*Provided data*.

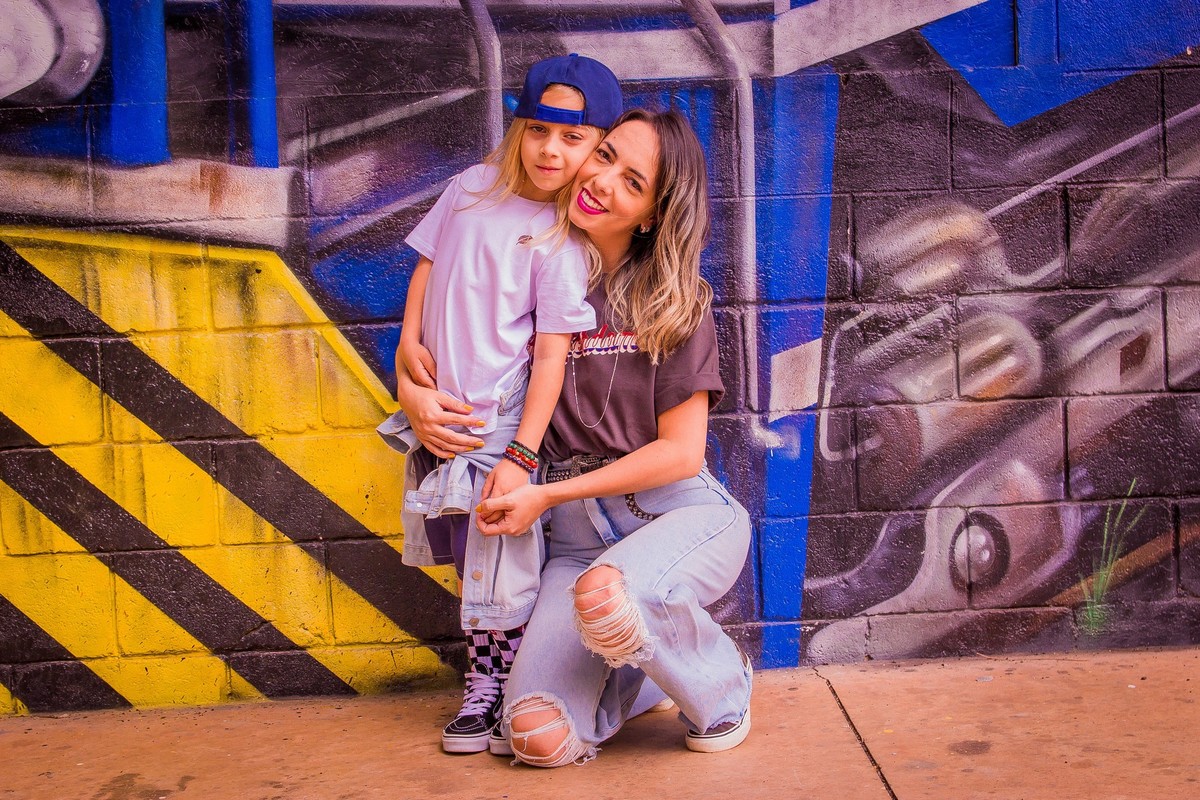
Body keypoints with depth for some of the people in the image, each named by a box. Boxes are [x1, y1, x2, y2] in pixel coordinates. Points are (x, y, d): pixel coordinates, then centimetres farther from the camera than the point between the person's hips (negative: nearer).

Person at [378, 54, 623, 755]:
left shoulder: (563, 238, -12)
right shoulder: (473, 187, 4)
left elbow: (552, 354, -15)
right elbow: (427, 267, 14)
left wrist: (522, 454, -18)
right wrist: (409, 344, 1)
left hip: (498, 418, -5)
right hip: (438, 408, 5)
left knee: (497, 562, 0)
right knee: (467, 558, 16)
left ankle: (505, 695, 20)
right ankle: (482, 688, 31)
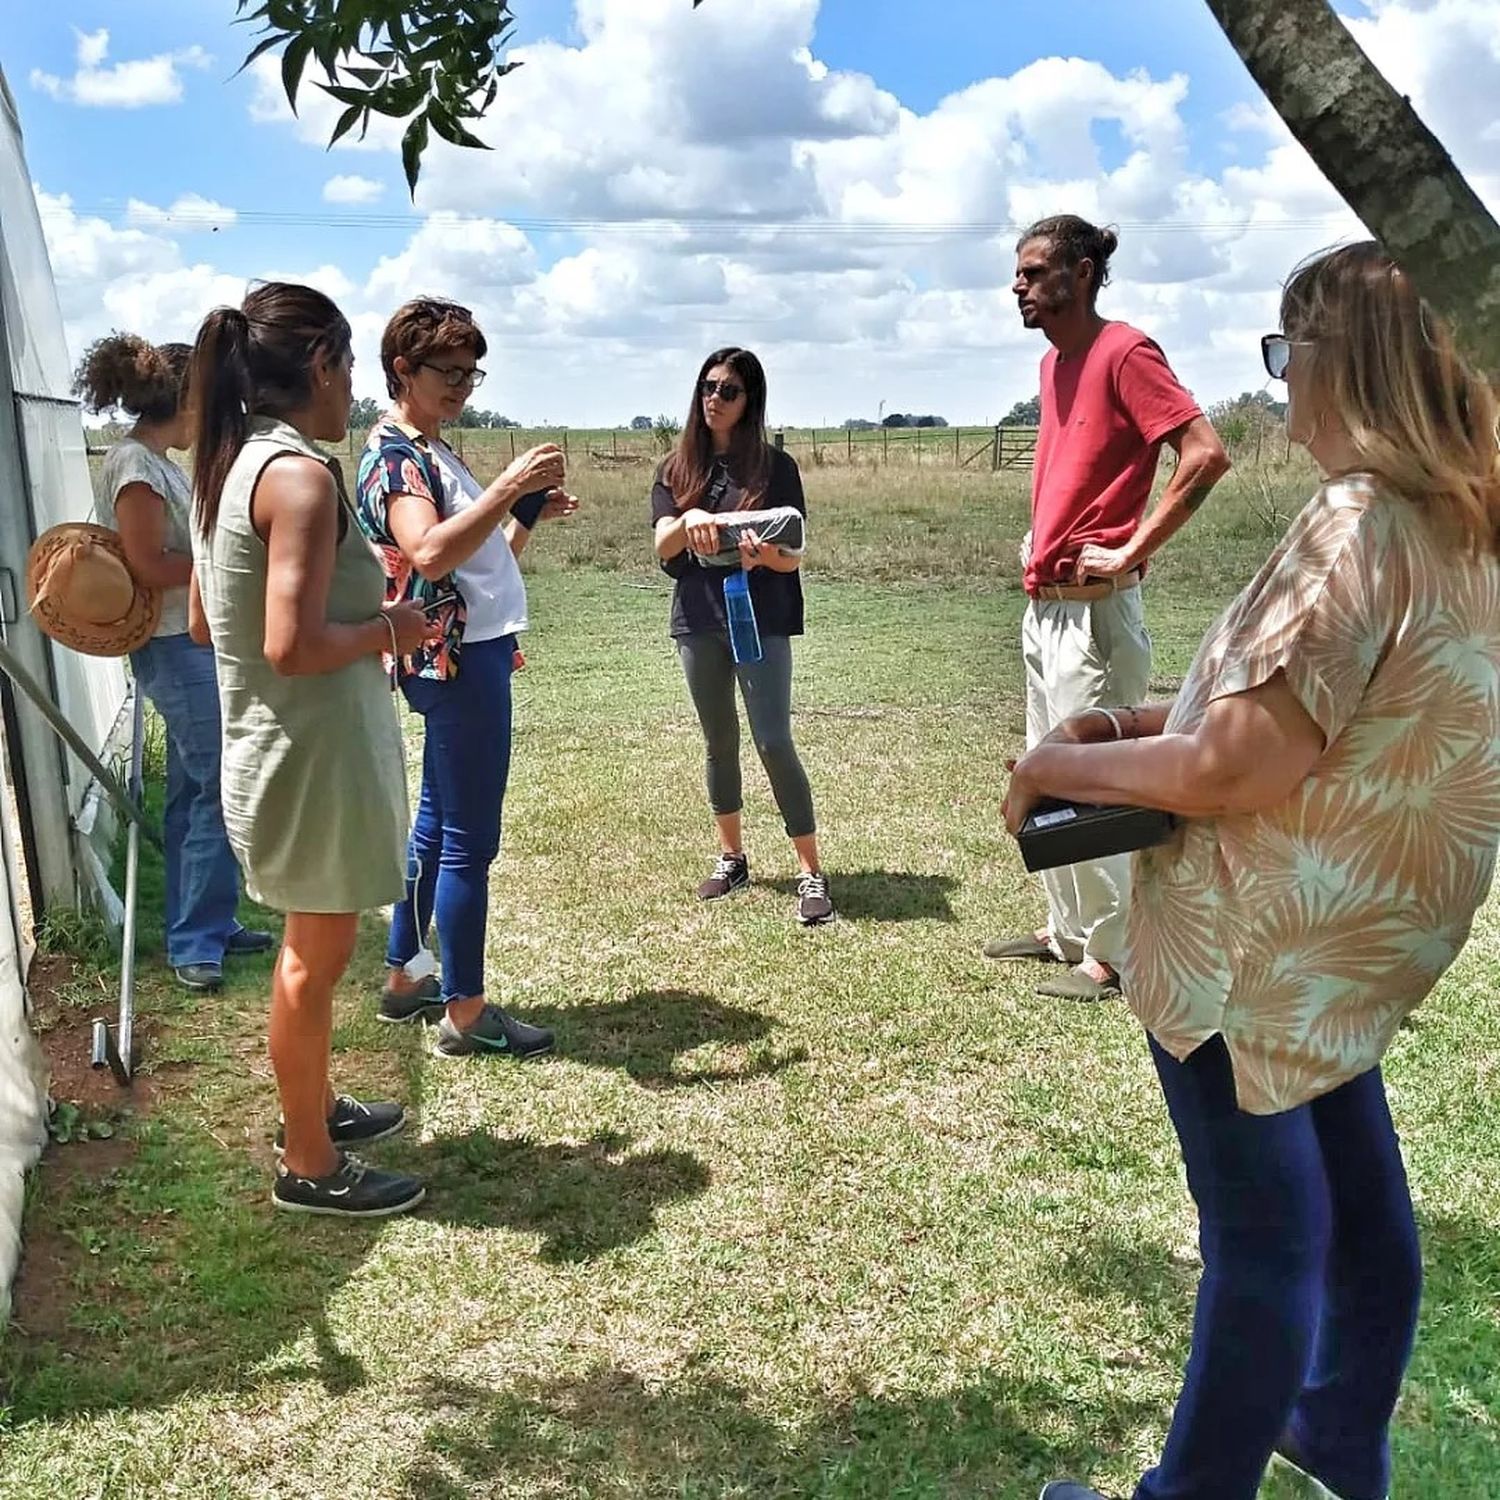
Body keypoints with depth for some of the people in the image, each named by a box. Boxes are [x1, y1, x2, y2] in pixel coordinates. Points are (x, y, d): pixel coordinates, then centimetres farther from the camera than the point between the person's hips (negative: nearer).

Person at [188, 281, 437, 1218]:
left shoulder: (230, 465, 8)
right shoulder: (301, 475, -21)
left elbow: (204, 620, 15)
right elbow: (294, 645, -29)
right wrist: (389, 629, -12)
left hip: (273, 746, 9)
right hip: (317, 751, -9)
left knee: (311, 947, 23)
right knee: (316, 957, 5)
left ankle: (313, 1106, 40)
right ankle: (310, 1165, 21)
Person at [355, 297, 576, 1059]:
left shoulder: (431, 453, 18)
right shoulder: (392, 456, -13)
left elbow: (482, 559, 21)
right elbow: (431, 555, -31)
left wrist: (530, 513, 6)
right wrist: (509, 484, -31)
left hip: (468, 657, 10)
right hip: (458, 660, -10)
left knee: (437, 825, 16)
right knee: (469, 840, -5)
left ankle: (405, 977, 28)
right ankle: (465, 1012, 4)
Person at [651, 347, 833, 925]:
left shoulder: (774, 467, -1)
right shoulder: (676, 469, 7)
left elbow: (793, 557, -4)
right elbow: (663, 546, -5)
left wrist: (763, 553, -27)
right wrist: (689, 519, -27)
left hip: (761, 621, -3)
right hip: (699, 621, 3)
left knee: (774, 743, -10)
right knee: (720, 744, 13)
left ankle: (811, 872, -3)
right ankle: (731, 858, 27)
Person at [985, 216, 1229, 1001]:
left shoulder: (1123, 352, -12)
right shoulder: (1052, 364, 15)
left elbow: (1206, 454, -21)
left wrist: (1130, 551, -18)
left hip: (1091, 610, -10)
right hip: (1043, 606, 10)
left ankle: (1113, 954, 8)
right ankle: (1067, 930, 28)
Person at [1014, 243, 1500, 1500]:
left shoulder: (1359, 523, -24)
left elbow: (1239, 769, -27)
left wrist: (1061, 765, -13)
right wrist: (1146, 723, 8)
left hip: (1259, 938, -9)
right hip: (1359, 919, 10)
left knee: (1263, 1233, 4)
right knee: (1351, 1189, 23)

*What you are asked to do*.
Could you copy every row above word for word, leaving out the pictures?

*Task solution*.
Body keypoints with depth for some of the people in the image, each named by a box. Boxes are [x1, y1, x2, y2] in pixel coordinates. Points are (x, y, d): pixel coordinates, then centimetres farther from the camera than the point between the person's hips (negative: nearer).

Person at [378, 54, 623, 755]:
left shoulder: (563, 238, -12)
right shoulder: (473, 187, 4)
left elbow: (552, 354, -15)
right elbow: (427, 267, 14)
left wrist: (522, 454, -18)
right wrist: (409, 344, 1)
left hip: (498, 418, -5)
right hip: (438, 408, 5)
left knee: (497, 562, 0)
right knee: (467, 558, 16)
left ankle: (505, 695, 20)
right ankle: (482, 688, 31)
Body keypoints with depth for some of the people in the image, each named by a box. Boxes are [x1, y1, x2, y2] in pixel coordinates. Points are (x, y, d): pixel coordinates, then centimetres farther from the camera than the point between the person's hips (negative: nearer).

Person at [188, 281, 437, 1218]:
left shoulder: (230, 465, 8)
right shoulder: (301, 475, -21)
left elbow: (204, 620, 15)
right elbow: (294, 645, -29)
right wrist: (389, 629, -12)
left hip: (273, 746, 9)
right hip: (317, 751, -9)
left knee: (311, 947, 23)
right knee: (316, 957, 5)
left ankle: (313, 1106, 40)
right ankle: (310, 1165, 21)
Person at [355, 297, 576, 1059]:
left shoulder: (431, 453, 18)
right shoulder: (392, 456, -13)
left elbow: (482, 559, 21)
right elbow: (431, 555, -31)
left wrist: (530, 513, 6)
right wrist: (509, 484, -31)
left hip: (468, 657, 10)
right hip: (458, 660, -10)
left knee: (437, 825, 16)
right knee: (469, 840, -5)
left ankle: (405, 977, 28)
right ankle: (465, 1012, 4)
Person at [651, 347, 833, 925]:
left shoulder: (774, 467, -1)
right shoulder: (676, 469, 7)
left elbow: (793, 557, -4)
right elbow: (663, 546, -5)
left wrist: (763, 553, -27)
right wrist: (689, 519, -27)
left hip: (761, 621, -3)
right hip: (699, 621, 3)
left knee: (774, 743, -10)
right knee: (720, 744, 13)
left ankle: (811, 872, -3)
right ankle: (731, 858, 27)
Person at [985, 216, 1229, 1001]:
left shoulder: (1123, 352, -12)
right shoulder: (1052, 364, 15)
left elbow: (1206, 454, -21)
left wrist: (1130, 551, -18)
left hip: (1091, 610, -10)
right hip: (1043, 606, 10)
left ankle: (1113, 954, 8)
right ankle: (1067, 930, 28)
Person at [1014, 243, 1500, 1500]:
left shoulder: (1359, 523, -24)
left elbow: (1239, 769, -27)
left wrist: (1061, 765, -13)
right wrist: (1146, 723, 8)
left hip: (1259, 938, -9)
right hip: (1359, 919, 10)
left knee: (1263, 1233, 4)
right knee: (1351, 1189, 23)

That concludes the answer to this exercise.